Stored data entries
....................
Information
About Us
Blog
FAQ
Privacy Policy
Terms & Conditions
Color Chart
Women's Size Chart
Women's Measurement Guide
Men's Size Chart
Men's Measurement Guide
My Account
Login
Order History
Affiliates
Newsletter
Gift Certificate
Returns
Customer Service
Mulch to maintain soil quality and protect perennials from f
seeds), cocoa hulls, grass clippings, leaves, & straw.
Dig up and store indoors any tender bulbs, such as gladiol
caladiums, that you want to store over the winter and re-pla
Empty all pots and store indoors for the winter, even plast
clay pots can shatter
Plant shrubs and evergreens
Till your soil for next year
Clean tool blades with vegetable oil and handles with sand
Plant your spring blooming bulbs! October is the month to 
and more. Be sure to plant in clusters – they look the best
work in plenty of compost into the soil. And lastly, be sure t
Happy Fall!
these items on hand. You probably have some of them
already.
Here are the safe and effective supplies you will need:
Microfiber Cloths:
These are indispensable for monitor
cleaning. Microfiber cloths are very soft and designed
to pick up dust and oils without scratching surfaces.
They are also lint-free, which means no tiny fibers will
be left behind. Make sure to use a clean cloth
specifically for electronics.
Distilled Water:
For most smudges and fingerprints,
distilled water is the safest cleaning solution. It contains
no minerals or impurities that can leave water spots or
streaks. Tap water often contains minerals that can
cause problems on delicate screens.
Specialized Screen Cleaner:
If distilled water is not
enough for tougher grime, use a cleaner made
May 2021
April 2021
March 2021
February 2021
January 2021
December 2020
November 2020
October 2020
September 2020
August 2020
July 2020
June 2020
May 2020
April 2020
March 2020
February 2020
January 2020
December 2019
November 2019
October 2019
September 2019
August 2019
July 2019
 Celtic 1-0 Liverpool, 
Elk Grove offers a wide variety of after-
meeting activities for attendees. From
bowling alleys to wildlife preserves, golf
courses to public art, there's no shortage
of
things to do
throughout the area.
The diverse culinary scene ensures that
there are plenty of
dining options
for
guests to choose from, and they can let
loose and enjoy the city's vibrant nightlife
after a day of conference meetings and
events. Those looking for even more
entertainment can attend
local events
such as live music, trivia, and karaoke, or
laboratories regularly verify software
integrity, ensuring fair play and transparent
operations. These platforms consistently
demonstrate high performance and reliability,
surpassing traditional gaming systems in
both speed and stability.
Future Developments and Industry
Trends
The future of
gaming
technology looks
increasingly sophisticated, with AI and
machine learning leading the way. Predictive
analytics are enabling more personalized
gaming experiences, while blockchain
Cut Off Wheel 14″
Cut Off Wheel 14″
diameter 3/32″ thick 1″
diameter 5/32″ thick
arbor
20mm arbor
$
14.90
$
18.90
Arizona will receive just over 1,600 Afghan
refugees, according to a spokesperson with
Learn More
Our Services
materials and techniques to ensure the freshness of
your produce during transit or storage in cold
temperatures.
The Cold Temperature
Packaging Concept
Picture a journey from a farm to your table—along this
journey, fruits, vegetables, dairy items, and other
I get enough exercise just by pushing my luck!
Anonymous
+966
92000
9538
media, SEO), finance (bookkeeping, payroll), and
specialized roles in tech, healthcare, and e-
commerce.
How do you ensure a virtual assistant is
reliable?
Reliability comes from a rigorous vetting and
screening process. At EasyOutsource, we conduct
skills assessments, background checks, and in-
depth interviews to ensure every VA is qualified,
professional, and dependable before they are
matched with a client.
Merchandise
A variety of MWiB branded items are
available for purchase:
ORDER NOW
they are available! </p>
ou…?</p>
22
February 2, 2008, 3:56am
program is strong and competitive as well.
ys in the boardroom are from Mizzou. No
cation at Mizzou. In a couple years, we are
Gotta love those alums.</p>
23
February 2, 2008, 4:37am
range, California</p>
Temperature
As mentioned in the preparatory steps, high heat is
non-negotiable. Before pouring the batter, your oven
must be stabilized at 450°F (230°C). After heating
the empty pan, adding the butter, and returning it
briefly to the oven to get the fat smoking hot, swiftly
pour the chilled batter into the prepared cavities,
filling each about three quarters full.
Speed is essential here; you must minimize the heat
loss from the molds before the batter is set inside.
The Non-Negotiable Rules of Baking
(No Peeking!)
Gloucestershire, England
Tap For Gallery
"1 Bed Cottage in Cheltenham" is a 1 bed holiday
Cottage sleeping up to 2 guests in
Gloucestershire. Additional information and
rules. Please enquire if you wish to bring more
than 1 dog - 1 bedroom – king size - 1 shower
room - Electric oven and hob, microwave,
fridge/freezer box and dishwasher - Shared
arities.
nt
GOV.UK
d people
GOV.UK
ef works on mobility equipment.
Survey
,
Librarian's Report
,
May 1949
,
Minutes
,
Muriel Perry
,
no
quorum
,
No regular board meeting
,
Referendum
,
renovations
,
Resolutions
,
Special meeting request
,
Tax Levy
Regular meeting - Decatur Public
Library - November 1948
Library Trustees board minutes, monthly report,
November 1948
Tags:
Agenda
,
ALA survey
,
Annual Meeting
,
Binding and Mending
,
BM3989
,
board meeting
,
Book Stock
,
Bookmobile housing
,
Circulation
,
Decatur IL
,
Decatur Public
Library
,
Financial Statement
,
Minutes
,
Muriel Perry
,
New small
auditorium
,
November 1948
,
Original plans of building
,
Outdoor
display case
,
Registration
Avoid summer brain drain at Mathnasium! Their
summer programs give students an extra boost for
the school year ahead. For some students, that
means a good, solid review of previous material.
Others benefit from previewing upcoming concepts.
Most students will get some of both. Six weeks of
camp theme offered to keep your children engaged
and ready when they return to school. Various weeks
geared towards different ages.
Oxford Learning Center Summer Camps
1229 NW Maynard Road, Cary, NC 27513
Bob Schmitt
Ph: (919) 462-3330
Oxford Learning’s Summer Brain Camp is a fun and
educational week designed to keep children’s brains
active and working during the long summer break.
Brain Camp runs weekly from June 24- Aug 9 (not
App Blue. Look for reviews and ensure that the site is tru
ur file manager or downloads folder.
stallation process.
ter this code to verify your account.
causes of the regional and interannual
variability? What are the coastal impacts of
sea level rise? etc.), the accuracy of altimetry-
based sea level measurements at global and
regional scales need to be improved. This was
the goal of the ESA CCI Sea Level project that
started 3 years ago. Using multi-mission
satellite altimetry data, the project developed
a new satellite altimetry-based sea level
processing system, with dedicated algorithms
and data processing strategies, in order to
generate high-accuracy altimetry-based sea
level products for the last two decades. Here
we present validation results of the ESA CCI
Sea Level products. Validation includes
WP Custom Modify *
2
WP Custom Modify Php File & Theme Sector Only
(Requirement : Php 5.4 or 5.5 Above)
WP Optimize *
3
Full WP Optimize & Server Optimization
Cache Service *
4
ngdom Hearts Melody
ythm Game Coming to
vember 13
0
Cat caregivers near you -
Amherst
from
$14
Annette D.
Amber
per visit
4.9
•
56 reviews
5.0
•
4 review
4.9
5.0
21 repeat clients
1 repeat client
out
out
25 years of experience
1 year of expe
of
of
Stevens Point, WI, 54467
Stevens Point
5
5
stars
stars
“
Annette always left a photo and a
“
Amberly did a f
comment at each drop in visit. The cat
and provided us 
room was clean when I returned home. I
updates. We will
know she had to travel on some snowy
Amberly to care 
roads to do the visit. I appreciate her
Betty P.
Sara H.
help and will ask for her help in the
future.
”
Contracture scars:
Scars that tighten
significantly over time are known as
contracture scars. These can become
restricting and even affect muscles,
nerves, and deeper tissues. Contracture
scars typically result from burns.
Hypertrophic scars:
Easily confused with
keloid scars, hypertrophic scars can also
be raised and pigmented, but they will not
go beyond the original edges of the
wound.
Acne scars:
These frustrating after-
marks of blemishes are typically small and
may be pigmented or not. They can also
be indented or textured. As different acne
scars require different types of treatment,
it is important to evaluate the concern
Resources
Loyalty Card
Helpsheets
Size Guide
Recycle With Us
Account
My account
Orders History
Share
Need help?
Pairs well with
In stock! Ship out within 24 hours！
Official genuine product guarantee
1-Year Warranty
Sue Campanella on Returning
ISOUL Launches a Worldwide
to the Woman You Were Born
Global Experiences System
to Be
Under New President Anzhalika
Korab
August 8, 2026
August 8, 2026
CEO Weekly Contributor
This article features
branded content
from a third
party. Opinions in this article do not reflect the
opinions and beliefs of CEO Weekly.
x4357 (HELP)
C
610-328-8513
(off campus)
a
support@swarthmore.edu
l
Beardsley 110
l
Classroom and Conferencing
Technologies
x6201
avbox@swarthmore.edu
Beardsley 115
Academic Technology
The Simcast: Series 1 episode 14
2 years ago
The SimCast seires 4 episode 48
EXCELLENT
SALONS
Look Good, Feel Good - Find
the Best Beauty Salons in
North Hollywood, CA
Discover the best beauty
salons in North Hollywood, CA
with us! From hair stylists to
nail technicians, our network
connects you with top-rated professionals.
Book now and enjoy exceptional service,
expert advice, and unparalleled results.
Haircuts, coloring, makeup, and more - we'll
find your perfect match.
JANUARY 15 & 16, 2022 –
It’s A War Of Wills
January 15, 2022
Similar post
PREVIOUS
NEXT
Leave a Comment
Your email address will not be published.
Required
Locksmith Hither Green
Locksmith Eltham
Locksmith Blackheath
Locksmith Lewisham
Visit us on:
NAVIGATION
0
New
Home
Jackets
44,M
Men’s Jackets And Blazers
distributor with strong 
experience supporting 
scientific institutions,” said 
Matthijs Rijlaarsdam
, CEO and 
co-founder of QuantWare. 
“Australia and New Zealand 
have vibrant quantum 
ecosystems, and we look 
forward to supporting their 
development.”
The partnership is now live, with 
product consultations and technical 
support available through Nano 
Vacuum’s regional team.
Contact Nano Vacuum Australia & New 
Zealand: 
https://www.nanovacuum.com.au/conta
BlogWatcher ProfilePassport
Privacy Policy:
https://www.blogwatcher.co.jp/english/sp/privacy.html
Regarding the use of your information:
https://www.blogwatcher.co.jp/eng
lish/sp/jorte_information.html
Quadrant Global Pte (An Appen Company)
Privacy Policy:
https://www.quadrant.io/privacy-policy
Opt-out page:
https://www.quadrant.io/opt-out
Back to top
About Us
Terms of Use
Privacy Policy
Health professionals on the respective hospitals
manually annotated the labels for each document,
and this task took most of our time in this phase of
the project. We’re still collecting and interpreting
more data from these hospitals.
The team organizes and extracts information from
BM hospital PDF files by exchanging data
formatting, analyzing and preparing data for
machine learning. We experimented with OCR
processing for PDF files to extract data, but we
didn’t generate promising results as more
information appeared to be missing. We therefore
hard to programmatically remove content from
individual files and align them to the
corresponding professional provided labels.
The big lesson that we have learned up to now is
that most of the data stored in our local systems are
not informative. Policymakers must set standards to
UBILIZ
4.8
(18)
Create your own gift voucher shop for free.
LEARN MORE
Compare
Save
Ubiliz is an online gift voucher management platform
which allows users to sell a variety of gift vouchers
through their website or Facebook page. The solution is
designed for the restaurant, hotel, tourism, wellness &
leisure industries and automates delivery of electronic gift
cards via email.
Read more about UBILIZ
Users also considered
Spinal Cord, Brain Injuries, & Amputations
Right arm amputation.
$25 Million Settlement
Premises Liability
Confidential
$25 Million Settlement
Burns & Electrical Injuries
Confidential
....................
▶ **How to complete this task**
Please retype the top of the data exactly, down to and including the line that holds "Plant shrubs and evergreens", and nothing further.

▶ **Result for this task**
Information
About Us
Blog
FAQ
Privacy Policy
Terms & Conditions
Color Chart
Women's Size Chart
Women's Measurement Guide
Men's Size Chart
Men's Measurement Guide
My Account
Login
Order History
Affiliates
Newsletter
Gift Certificate
Returns
Customer Service
Mulch to maintain soil quality and protect perennials from f
seeds), cocoa hulls, grass clippings, leaves, & straw.
Dig up and store indoors any tender bulbs, such as gladiol
caladiums, that you want to store over the winter and re-pla
Empty all pots and store indoors for the winter, even plast
clay pots can shatter
Plant shrubs and evergreens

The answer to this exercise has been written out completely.